● **Required action**
If a line in the entries below contains the word "preprocessing", it counts; report how many such lines there are, and only that number.

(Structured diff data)
[Start of section]

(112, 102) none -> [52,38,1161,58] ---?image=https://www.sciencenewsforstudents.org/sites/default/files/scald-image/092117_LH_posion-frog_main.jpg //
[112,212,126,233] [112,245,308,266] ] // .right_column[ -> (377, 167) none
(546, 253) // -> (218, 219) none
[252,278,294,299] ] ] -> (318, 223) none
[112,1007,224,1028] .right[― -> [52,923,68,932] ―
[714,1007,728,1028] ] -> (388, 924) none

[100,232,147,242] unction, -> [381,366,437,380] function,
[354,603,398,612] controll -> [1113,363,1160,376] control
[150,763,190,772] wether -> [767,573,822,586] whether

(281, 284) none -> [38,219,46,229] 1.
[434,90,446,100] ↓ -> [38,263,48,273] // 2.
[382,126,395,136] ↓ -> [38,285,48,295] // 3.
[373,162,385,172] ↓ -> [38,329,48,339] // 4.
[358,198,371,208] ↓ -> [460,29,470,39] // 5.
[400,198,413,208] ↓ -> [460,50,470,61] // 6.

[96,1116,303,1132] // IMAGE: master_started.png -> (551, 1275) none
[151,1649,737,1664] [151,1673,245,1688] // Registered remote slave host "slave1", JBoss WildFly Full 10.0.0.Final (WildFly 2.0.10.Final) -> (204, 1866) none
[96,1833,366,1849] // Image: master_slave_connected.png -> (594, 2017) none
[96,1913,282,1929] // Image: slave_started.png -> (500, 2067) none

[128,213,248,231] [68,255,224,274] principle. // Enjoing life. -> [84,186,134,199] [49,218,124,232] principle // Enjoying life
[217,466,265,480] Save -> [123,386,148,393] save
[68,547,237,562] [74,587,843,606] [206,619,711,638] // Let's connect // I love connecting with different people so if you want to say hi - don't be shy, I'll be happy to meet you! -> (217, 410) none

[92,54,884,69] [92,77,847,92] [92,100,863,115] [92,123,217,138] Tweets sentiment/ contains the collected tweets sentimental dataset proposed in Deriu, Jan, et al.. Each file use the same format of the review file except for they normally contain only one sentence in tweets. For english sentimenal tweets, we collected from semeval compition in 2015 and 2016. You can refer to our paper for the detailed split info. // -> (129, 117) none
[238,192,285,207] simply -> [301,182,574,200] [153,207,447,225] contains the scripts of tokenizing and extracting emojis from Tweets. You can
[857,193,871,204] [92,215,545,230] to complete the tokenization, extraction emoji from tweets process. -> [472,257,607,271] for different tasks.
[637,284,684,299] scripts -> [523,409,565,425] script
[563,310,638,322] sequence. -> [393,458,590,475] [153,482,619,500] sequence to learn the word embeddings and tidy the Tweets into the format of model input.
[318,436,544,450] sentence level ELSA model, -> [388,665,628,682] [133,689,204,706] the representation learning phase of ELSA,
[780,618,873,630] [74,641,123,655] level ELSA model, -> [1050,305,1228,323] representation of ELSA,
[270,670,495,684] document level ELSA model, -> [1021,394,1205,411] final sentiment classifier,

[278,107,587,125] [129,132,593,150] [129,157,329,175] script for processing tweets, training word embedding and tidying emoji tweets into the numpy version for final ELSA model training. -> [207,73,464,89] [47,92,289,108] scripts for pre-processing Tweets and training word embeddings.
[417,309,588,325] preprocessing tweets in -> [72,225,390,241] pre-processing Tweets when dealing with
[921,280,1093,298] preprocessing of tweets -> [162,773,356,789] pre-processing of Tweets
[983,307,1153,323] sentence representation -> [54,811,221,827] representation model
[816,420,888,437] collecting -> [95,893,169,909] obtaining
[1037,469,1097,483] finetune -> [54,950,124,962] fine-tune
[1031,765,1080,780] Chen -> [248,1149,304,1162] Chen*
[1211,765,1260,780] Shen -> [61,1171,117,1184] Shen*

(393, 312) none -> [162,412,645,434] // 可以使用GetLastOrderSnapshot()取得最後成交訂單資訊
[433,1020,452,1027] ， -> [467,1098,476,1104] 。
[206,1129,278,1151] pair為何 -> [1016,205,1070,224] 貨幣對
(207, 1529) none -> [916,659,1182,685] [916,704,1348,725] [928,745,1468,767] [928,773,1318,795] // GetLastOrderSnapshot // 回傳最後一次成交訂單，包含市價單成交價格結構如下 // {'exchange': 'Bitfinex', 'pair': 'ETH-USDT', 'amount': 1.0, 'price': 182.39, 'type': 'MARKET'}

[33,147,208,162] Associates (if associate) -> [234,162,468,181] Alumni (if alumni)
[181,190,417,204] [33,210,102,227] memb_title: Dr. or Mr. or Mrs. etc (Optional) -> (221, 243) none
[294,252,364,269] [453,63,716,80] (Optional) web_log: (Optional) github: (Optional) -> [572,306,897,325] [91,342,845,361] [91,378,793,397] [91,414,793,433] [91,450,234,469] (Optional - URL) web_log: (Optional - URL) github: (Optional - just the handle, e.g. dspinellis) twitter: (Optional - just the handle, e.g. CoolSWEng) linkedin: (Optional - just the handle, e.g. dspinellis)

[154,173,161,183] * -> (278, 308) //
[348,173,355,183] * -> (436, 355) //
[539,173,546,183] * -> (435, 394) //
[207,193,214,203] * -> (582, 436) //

[End of section]

● **Response to the task**
2